→ **THE DATA**:
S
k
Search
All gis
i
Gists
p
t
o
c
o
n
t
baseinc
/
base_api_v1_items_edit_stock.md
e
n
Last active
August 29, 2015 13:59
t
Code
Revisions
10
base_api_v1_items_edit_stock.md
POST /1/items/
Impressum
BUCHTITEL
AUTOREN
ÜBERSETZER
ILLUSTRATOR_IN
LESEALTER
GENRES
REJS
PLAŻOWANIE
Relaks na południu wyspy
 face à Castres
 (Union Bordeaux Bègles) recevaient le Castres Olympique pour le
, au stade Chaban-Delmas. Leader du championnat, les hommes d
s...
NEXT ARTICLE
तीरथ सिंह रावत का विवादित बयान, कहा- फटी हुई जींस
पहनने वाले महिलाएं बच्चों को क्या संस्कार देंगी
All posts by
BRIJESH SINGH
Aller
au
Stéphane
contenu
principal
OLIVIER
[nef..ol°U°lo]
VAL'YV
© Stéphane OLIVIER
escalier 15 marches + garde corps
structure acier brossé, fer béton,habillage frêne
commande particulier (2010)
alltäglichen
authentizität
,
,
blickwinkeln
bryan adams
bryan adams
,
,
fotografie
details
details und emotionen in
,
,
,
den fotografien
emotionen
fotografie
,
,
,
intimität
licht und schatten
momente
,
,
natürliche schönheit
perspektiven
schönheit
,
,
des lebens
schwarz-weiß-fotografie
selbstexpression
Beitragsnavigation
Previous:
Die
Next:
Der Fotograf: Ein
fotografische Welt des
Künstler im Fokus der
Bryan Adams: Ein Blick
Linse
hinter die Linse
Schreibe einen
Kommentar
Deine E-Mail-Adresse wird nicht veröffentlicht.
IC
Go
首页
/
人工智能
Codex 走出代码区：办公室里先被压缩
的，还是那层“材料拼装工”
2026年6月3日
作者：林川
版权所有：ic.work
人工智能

→ **WHAT THE TASK ASKS**: Copy exactly the lines from the one with "hinter die Linse" through the last line of the material, keeping both ends.

→ **TASK SOLUTION**:
hinter die Linse
Schreibe einen
Kommentar
Deine E-Mail-Adresse wird nicht veröffentlicht.
IC
Go
首页
/
人工智能
Codex 走出代码区：办公室里先被压缩
的，还是那层“材料拼装工”
2026年6月3日
作者：林川
版权所有：ic.work
人工智能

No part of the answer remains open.